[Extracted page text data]
────────────────────────────────────────

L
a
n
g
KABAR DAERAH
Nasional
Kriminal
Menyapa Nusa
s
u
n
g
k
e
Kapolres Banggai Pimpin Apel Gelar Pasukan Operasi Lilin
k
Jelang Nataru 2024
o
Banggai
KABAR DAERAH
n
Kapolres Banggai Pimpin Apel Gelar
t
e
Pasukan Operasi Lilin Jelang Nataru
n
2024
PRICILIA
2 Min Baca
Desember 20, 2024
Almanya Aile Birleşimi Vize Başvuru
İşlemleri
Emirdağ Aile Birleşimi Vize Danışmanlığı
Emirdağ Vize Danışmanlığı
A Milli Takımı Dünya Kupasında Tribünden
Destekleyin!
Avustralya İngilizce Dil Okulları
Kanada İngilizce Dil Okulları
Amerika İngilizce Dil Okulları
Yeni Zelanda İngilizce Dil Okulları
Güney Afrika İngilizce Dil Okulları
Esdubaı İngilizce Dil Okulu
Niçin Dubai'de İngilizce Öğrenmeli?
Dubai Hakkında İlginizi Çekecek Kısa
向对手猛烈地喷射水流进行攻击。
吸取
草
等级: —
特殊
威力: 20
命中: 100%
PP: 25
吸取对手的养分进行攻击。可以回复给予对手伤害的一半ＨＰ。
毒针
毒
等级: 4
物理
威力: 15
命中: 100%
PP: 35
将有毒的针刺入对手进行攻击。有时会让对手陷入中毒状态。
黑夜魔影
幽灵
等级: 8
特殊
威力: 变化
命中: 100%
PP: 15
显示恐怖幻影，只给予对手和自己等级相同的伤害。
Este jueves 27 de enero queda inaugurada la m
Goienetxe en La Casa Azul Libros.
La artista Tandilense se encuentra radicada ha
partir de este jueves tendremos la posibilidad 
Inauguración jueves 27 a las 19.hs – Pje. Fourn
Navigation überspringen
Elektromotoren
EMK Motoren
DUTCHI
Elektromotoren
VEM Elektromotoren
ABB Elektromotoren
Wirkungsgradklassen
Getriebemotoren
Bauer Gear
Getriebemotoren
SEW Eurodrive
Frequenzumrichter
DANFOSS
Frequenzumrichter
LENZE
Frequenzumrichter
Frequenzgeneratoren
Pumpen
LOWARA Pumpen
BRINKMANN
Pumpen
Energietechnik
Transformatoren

────────────────────────────────────────

What you need to do - Could you convert every line of the listing above into a JSON list of strings, one string per line, leaving out any blank lines?

Exercise answer -
[
  "L",
  "a",
  "n",
  "g",
  "KABAR DAERAH",
  "Nasional",
  "Kriminal",
  "Menyapa Nusa",
  "s",
  "u",
  "n",
  "g",
  "k",
  "e",
  "Kapolres Banggai Pimpin Apel Gelar Pasukan Operasi Lilin",
  "k",
  "Jelang Nataru 2024",
  "o",
  "Banggai",
  "KABAR DAERAH",
  "n",
  "Kapolres Banggai Pimpin Apel Gelar",
  "t",
  "e",
  "Pasukan Operasi Lilin Jelang Nataru",
  "n",
  "2024",
  "PRICILIA",
  "2 Min Baca",
  "Desember 20, 2024",
  "Almanya Aile Birleşimi Vize Başvuru",
  "İşlemleri",
  "Emirdağ Aile Birleşimi Vize Danışmanlığı",
  "Emirdağ Vize Danışmanlığı",
  "A Milli Takımı Dünya Kupasında Tribünden",
  "Destekleyin!",
  "Avustralya İngilizce Dil Okulları",
  "Kanada İngilizce Dil Okulları",
  "Amerika İngilizce Dil Okulları",
  "Yeni Zelanda İngilizce Dil Okulları",
  "Güney Afrika İngilizce Dil Okulları",
  "Esdubaı İngilizce Dil Okulu",
  "Niçin Dubai'de İngilizce Öğrenmeli?",
  "Dubai Hakkında İlginizi Çekecek Kısa",
  "向对手猛烈地喷射水流进行攻击。",
  "吸取",
  "草",
  "等级: —",
  "特殊",
  "威力: 20",
  "命中: 100%",
  "PP: 25",
  "吸取对手的养分进行攻击。可以回复给予对手伤害的一半ＨＰ。",
  "毒针",
  "毒",
  "等级: 4",
  "物理",
  "威力: 15",
  "命中: 100%",
  "PP: 35",
  "将有毒的针刺入对手进行攻击。有时会让对手陷入中毒状态。",
  "黑夜魔影",
  "幽灵",
  "等级: 8",
  "特殊",
  "威力: 变化",
  "命中: 100%",
  "PP: 15",
  "显示恐怖幻影，只给予对手和自己等级相同的伤害。",
  "Este jueves 27 de enero queda inaugurada la m",
  "Goienetxe en La Casa Azul Libros.",
  "La artista Tandilense se encuentra radicada ha",
  "partir de este jueves tendremos la posibilidad ",
  "Inauguración jueves 27 a las 19.hs – Pje. Fourn",
  "Navigation überspringen",
  "Elektromotoren",
  "EMK Motoren",
  "DUTCHI",
  "Elektromotoren",
  "VEM Elektromotoren",
  "ABB Elektromotoren",
  "Wirkungsgradklassen",
  "Getriebemotoren",
  "Bauer Gear",
  "Getriebemotoren",
  "SEW Eurodrive",
  "Frequenzumrichter",
  "DANFOSS",
  "Frequenzumrichter",
  "LENZE",
  "Frequenzumrichter",
  "Frequenzgeneratoren",
  "Pumpen",
  "LOWARA Pumpen",
  "BRINKMANN",
  "Pumpen",
  "Energietechnik",
  "Transformatoren"
]